→ **Excerpt to read**
The biggest breakthrough is a method to let people navigate a real-world environment while experiencing VR. Microsoft suggests users could explore a virtual world while traveling along a familiar route such as their daily walk to work. The VR system can adapt to changes to the route made by the walker, "making it possible to transform a walk to the grocery store or to a bus stop, say, into a walk through Times Square in VR."
To keep users safe while navigating outdoor environments, the DreamWalker system uses real-time environment detection and walking redirection. Before a journey begins, the system plans a path in the virtual world which is as close as possible to the path in the real world. When differences do arise, these differences are corrected by gradually adjusting the direction users walk in and by introducing virtual obstacles such as road blocks. These obstacles can also be used to guide users away from real-world dangers.

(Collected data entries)
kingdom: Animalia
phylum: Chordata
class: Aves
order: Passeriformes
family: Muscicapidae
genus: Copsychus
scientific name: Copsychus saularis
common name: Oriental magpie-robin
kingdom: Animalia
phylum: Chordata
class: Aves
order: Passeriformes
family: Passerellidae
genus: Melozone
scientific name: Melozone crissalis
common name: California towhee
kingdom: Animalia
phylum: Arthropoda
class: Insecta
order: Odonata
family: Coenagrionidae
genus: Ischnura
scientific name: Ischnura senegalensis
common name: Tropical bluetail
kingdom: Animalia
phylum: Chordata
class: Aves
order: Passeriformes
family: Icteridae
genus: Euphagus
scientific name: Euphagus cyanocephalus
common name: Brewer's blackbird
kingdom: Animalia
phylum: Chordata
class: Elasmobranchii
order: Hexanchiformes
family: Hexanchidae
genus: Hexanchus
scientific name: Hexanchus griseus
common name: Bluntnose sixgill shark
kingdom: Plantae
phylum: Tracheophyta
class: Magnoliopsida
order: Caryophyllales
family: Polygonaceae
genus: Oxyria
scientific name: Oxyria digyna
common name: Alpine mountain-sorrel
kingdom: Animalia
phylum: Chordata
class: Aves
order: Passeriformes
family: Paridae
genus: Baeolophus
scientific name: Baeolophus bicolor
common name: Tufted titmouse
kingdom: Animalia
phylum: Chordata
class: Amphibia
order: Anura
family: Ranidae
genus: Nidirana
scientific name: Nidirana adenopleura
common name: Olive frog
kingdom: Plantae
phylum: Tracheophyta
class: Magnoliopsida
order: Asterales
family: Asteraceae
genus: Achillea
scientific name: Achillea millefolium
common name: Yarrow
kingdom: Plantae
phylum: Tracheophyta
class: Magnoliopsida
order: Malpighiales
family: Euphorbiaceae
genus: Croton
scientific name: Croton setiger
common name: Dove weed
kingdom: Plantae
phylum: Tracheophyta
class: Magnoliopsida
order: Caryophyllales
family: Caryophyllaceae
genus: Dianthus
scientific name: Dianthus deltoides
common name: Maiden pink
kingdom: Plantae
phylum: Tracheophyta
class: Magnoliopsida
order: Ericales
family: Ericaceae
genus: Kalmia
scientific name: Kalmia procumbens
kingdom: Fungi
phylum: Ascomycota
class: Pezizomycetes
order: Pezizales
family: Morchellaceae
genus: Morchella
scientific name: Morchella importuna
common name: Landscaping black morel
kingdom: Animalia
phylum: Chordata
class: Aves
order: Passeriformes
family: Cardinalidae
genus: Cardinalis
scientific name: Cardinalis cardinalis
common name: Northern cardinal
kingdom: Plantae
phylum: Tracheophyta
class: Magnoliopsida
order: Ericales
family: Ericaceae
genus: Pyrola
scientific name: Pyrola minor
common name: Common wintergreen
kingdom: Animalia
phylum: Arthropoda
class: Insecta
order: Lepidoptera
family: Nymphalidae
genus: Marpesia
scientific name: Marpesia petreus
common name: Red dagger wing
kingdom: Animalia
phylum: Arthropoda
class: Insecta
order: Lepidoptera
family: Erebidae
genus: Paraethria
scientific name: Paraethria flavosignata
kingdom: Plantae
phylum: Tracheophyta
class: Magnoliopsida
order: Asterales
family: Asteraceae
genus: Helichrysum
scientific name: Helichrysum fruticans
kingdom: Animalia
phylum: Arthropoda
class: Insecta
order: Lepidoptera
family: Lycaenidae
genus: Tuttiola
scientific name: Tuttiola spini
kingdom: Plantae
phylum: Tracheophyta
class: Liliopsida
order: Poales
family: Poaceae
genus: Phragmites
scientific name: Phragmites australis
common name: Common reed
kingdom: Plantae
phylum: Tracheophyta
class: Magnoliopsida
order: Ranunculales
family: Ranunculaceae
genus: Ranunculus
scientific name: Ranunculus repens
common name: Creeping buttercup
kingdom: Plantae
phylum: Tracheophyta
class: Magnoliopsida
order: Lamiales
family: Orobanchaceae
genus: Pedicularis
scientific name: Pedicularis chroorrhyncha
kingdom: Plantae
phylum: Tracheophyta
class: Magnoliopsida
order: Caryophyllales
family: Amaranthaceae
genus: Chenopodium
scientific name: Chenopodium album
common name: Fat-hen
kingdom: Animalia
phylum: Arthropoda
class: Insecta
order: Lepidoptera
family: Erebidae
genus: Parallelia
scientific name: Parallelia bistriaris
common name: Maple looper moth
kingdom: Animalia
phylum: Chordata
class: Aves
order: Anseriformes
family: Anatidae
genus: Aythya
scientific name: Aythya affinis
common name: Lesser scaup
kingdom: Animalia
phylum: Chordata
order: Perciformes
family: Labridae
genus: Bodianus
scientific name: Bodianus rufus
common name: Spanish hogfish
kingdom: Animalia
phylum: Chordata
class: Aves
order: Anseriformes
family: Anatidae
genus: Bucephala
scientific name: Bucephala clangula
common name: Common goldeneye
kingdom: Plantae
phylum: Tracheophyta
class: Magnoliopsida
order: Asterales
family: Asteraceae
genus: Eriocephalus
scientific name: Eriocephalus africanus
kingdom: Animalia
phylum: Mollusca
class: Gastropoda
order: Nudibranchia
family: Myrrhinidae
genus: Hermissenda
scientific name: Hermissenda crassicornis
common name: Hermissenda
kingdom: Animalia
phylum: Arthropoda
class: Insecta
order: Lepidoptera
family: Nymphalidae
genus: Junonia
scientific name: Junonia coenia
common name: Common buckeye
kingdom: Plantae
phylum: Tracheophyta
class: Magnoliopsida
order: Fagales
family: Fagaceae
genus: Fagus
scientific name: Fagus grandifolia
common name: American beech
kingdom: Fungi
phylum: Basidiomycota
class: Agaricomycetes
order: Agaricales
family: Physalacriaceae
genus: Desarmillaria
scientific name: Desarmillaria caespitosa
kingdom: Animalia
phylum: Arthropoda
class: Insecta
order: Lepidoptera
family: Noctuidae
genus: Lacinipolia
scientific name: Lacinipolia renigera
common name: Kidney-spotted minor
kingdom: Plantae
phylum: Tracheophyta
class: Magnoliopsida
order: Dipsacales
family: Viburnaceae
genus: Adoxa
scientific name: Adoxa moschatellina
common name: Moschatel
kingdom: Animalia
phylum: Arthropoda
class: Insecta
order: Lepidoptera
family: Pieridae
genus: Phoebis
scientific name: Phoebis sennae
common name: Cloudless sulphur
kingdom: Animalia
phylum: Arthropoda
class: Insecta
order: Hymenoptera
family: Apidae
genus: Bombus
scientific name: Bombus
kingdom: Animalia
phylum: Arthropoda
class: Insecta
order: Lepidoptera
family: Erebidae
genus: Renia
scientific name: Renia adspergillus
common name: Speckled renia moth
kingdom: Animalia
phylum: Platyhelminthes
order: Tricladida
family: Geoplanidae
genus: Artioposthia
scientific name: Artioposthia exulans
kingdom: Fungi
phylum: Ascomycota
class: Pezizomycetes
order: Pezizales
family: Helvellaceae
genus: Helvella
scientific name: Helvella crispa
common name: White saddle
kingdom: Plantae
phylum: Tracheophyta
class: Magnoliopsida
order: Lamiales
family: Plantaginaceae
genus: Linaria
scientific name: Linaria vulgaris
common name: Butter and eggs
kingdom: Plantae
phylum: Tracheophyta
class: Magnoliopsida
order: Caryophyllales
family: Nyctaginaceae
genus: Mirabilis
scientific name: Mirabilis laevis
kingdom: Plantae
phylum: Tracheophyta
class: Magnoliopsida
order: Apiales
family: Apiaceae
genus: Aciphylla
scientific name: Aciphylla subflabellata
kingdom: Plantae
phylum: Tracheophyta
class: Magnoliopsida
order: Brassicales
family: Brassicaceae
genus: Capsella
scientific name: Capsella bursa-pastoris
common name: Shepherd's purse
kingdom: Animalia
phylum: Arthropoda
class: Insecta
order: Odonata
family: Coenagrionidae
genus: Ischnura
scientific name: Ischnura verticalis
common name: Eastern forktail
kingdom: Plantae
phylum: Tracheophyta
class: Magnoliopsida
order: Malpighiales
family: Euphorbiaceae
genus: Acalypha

→ **Tasks to complete**
A. Answer these questions using the passage on walking through virtual reality:
(i) What familiar route does Microsoft suggest users could travel while exploring a virtual world?
(ii) What is the system that uses real-time environment detection and walking redirection called?
(iii) What example of a virtual obstacle does the passage give?
B. Print the portion of the passage on walking through virtual reality that runs from "To keep users" to "from real-world dangers.".
C. Write what would follow the last sentence of the passage on walking through virtual reality.

→ **Answers below**
A.
(i) Their daily walk to work.
(ii) DreamWalker.
(iii) Road blocks.

B.
To keep users safe while navigating outdoor environments, the DreamWalker system uses real-time environment detection and walking redirection. Before a journey begins, the system plans a path in the virtual world which is as close as possible to the path in the real world. When differences do arise, these differences are corrected by gradually adjusting the direction users walk in and by introducing virtual obstacles such as road blocks. These obstacles can also be used to guide users away from real-world dangers.

C.
Another development is the use of eye tracking to enhance the VR experience. The Mise-Unseen system can detect in which direction a user is looking and covertly make changes to the environment in a different location, allowing VR environments to be dynamically updated without interrupting the experience for the user.
Finally, Microsoft has also developed a new style of haptic controller called CapstanCrunch which contains a small internal motor to create resistance. Previous haptic controllers have required large motors to resist the forces of a human hand, but the new controller magnifies the user's own hand strength to create the resistance.